### REQUIREMENT 1
What position does Nik Lorbek play, according to the player profile?
### REQUIREMENT 2
Rewrite the player profile between "Senior career*" and "U17 / 10 / (1)", inclusive, substituting "Union Saint-Gilloise" for "Union SG".

### SELECTED EXCERPT
# # #
Nik Lorbek

Personal information
- Date of birth: 17 April 1996 (age 29)
- Height: 1.83 m (6 ft 0 in)
- Position: Defensive midfielder

Team information
- Current team: SV Bad Schwanberg
- Number: 18

Youth career
- Pobrežje
- 2010–2015: Maribor

Senior career*
- Years: Team / Apps / (Gls)
- 2014–2017: Maribor B / 70 / (16)
- 2017–2019: Mura / 59 / (5)
- 2019–2021: Union SG / 8 / (0)
- 2021–2023: Mura / 32 / (0)
- 2023–: SV Bad Schwanberg / 12 / (1)

International career
- 2011–2012: Slovenia U16 / 8 / (0)
- 2012–2013: Slovenia U17 / 10 / (1)
- 2013: Slovenia U18 / 5 / (1)
- 2013–2014: Slovenia U19 / 18 / (0)

= Nik Lorbek =

Slovenian footballer (born 1996)
# # #
### SOURCE DATA
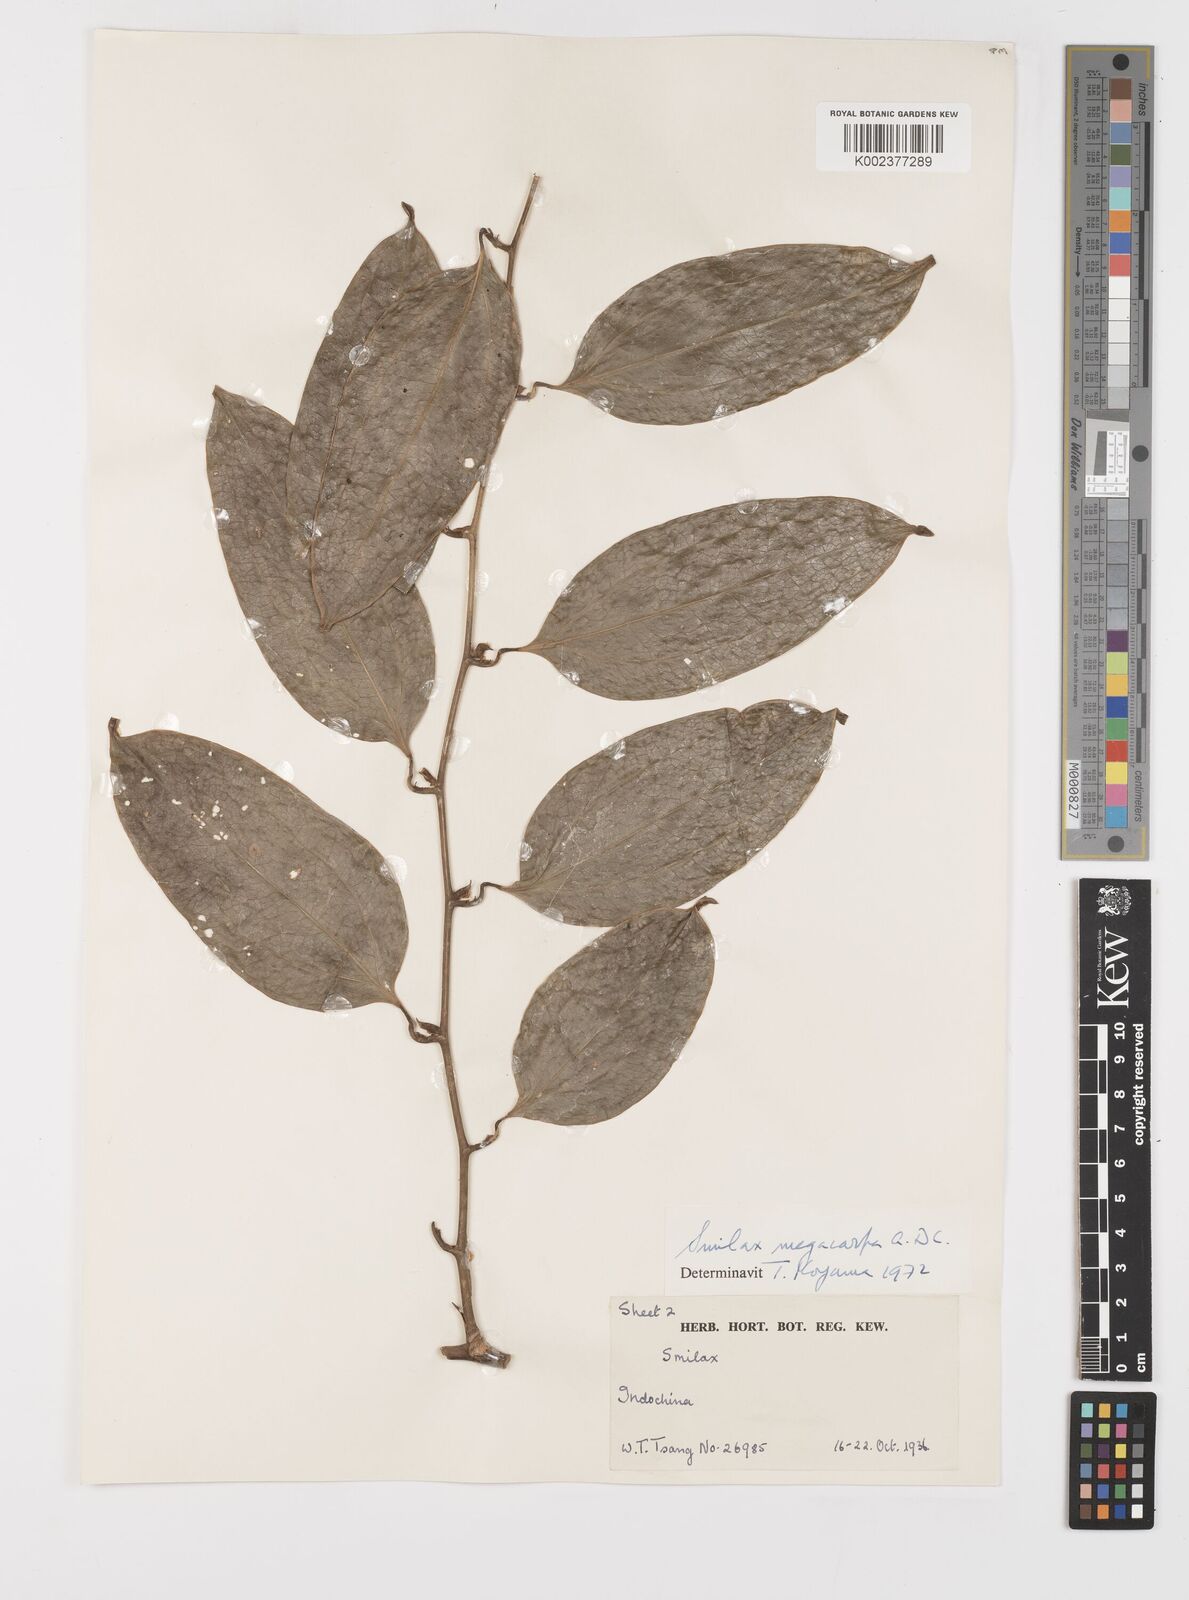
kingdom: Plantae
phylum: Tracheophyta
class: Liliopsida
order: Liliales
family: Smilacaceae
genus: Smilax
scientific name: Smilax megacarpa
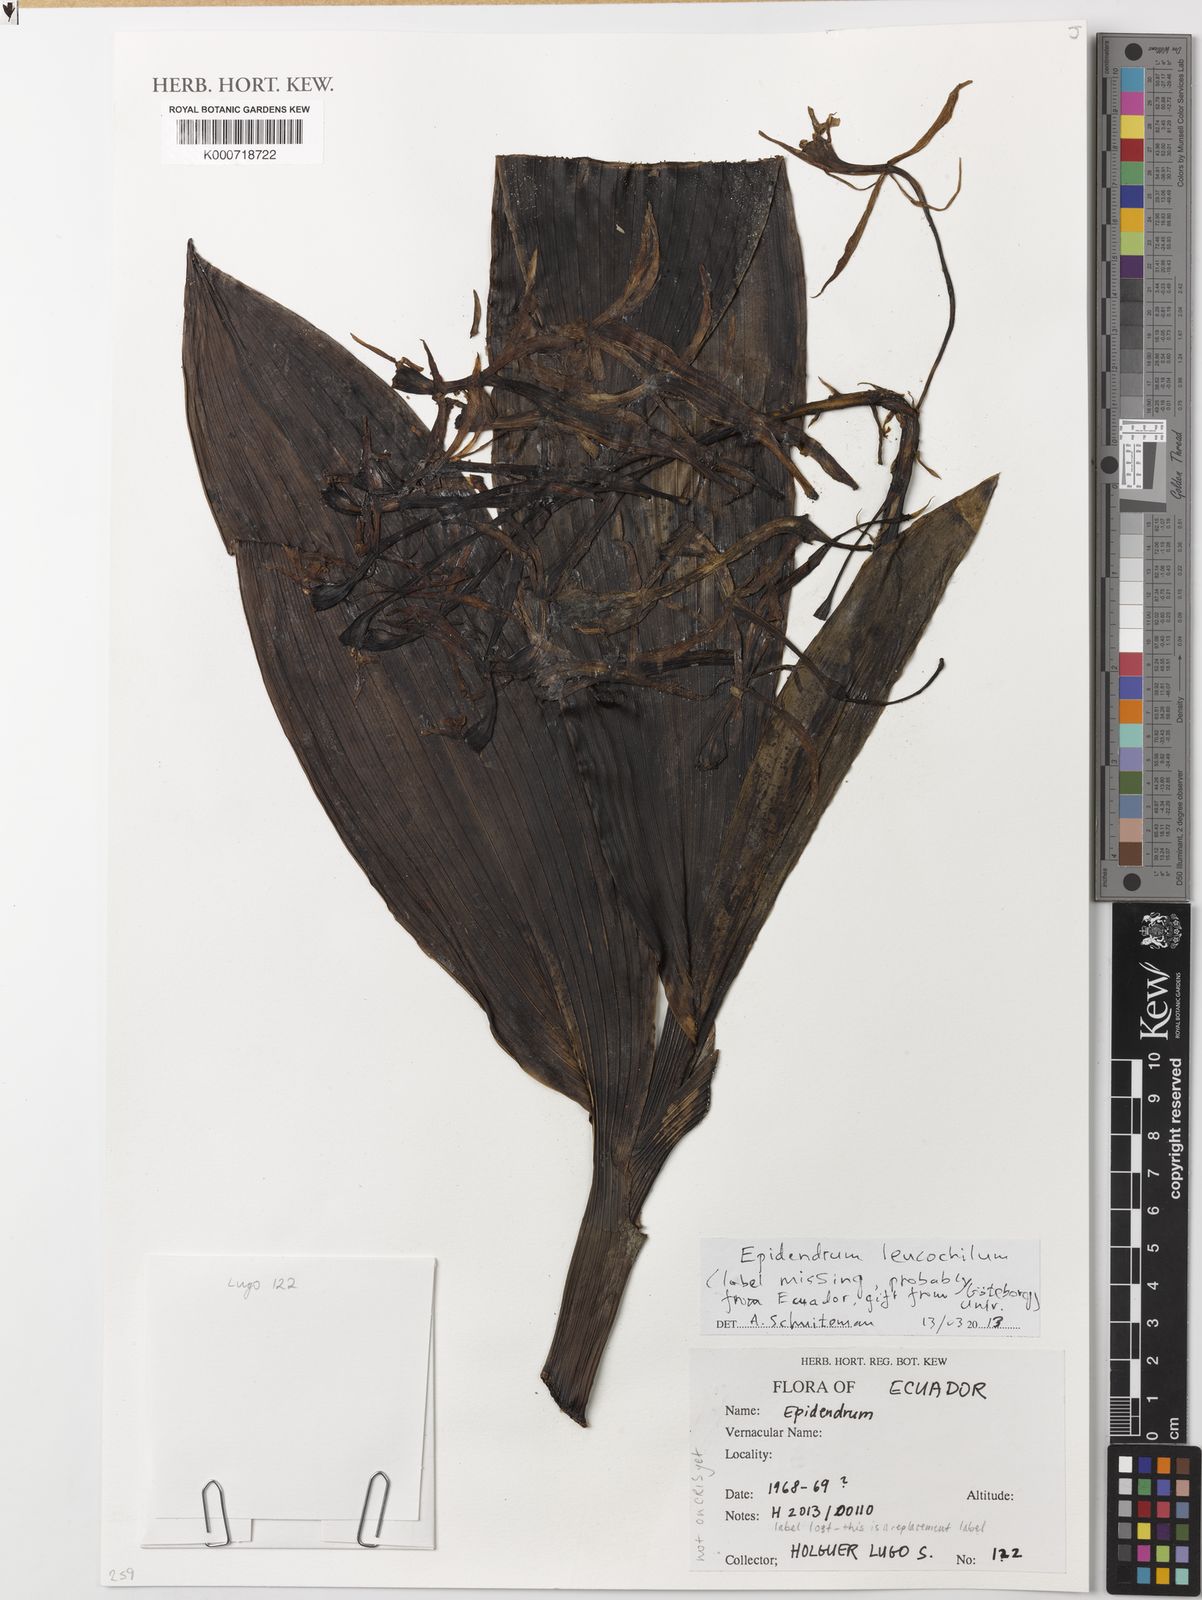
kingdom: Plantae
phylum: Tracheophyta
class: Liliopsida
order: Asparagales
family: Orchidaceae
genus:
# # #
### PROBLEM SOLUTION 1
Defensive midfielder

### PROBLEM SOLUTION 2
Senior career*
- Years: Team / Apps / (Gls)
- 2014–2017: Maribor B / 70 / (16)
- 2017–2019: Mura / 59 / (5)
- 2019–2021: Union Saint-Gilloise / 8 / (0)
- 2021–2023: Mura / 32 / (0)
- 2023–: SV Bad Schwanberg / 12 / (1)

International career
- 2011–2012: Slovenia U16 / 8 / (0)
- 2012–2013: Slovenia U17 / 10 / (1)